**原文段落:**
--------------------

从形式上来看,这次“木兰的故事”游戏剧场回到了一般参与式戏剧的模式:“游戏规则”由编剧事先设定好,参与者并不期待为自己发声,而是来探索通过角色扮演,共情另一种人生境遇的可能性。不过,相较于一般参与式戏剧对美学体验方面的强调,“木兰的故事”依然保留了社区戏剧积极介入社会现实的意图。如果说《生育纪事》的参与性在于让身处城市边缘的流动女工成为表达的主体,与主流声音形成对话;“木兰的故事”的参与性则体现在让在城市中生活的人们反向地来到城市边缘,走近这些在为城市提供服务之外就几乎隐形于公众视野的女性,尝试理解她们在生活中面临的种种困境与抗争。正如编剧佳静所说,她希望游戏剧场成为“帮助我们彼此链接,缩小理解的鸿沟”的媒介。

--------------------

数据集记录:
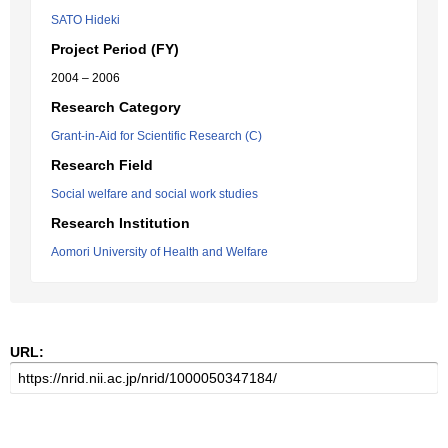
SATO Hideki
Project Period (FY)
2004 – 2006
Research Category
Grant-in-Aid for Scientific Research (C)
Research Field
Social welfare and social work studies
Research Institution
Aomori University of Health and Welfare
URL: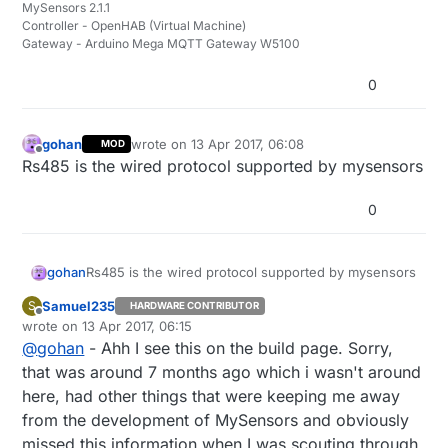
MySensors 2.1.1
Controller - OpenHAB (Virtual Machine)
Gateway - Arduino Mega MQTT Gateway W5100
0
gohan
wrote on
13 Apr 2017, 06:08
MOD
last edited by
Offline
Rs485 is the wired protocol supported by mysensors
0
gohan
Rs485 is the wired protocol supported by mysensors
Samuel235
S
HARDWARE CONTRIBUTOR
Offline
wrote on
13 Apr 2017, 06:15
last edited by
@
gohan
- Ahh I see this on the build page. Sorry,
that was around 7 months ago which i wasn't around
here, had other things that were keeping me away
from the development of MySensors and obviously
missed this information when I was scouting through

--------------------

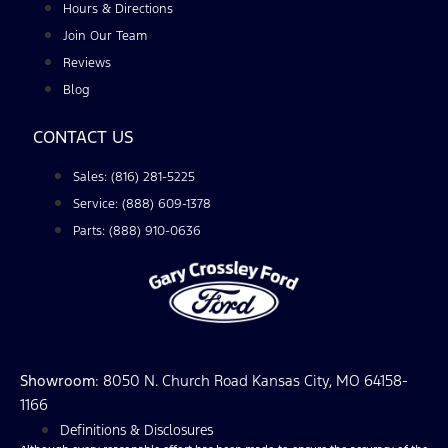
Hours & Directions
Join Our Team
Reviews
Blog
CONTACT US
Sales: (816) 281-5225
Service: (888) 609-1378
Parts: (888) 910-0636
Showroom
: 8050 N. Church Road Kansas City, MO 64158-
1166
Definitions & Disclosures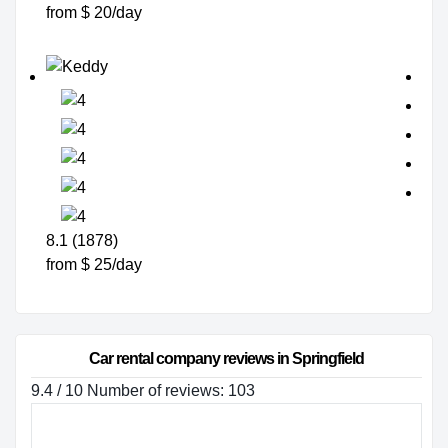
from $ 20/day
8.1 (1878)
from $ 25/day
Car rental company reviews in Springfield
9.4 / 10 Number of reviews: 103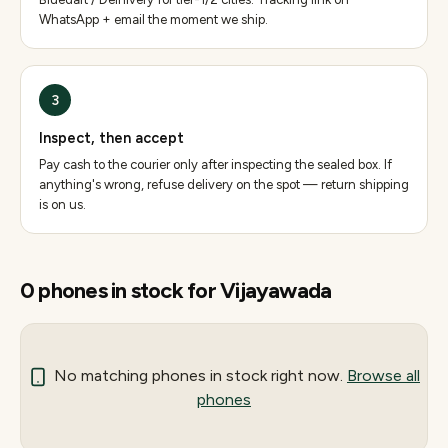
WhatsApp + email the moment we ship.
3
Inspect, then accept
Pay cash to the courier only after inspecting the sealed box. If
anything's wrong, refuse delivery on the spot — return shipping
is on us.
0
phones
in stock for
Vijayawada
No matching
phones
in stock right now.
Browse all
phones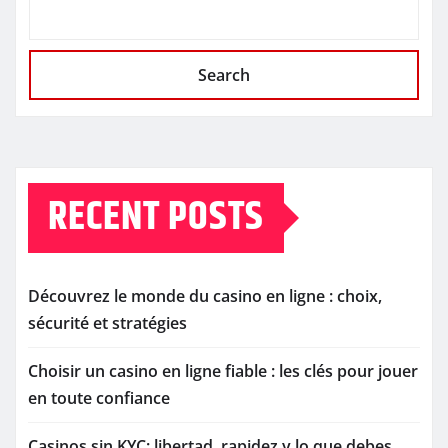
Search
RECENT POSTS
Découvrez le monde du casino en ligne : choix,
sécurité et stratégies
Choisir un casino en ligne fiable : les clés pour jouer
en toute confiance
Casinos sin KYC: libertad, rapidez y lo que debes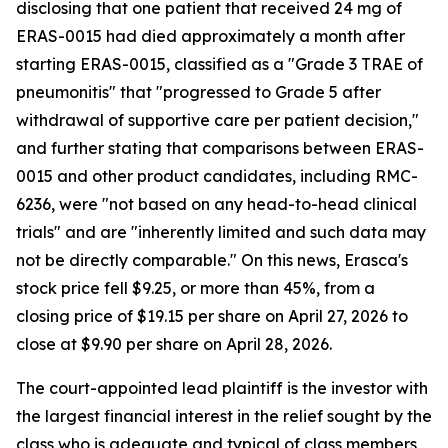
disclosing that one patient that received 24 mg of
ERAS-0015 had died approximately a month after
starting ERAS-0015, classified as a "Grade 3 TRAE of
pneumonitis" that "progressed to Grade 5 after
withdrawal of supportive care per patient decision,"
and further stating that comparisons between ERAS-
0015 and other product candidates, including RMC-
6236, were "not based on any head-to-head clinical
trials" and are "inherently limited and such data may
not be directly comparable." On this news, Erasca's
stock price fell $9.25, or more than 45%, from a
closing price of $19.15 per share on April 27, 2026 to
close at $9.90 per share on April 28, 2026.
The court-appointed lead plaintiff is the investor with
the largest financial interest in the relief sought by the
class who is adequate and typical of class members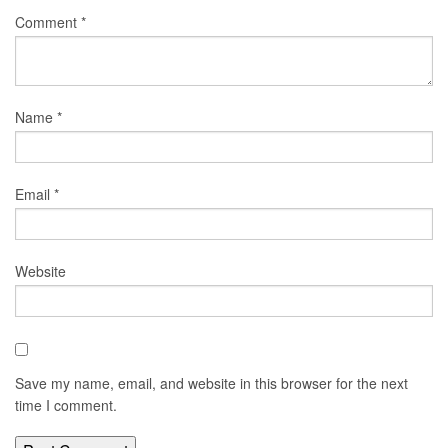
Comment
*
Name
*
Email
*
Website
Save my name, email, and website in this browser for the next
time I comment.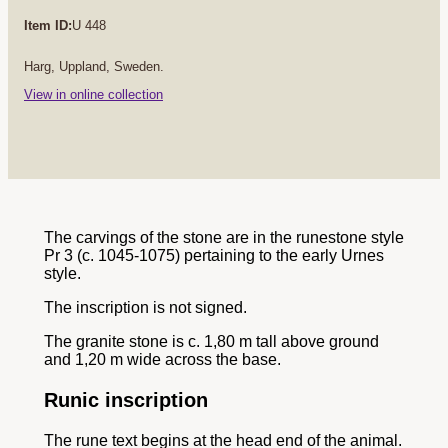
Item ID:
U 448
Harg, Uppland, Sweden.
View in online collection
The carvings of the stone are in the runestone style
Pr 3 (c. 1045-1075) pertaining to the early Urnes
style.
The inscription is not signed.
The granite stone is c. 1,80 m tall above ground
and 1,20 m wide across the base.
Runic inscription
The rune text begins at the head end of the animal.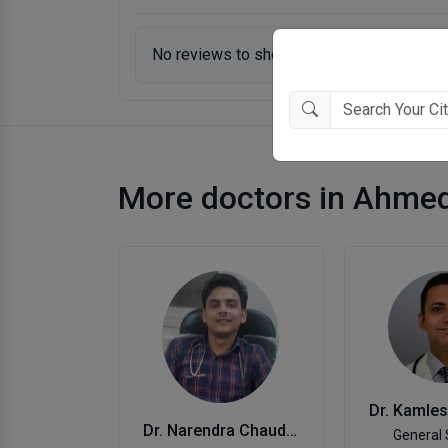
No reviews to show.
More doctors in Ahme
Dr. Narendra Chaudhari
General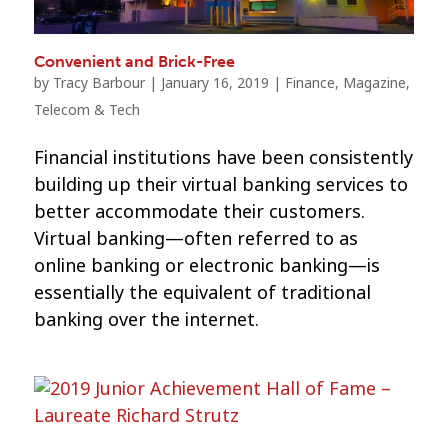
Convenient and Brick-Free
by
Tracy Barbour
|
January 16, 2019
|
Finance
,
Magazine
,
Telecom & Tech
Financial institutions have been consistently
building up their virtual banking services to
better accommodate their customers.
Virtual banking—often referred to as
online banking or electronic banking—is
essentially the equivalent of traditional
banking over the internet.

--------------------

**任务说明:**
把上文谈“木兰的故事”游戏剧场的正文一字不差地完整照录一遍。 这些记录在此用不上。

**参考答案:**
从形式上来看,这次“木兰的故事”游戏剧场回到了一般参与式戏剧的模式:“游戏规则”由编剧事先设定好,参与者并不期待为自己发声,而是来探索通过角色扮演,共情另一种人生境遇的可能性。不过,相较于一般参与式戏剧对美学体验方面的强调,“木兰的故事”依然保留了社区戏剧积极介入社会现实的意图。如果说《生育纪事》的参与性在于让身处城市边缘的流动女工成为表达的主体,与主流声音形成对话;“木兰的故事”的参与性则体现在让在城市中生活的人们反向地来到城市边缘,走近这些在为城市提供服务之外就几乎隐形于公众视野的女性,尝试理解她们在生活中面临的种种困境与抗争。正如编剧佳静所说,她希望游戏剧场成为“帮助我们彼此链接,缩小理解的鸿沟”的媒介。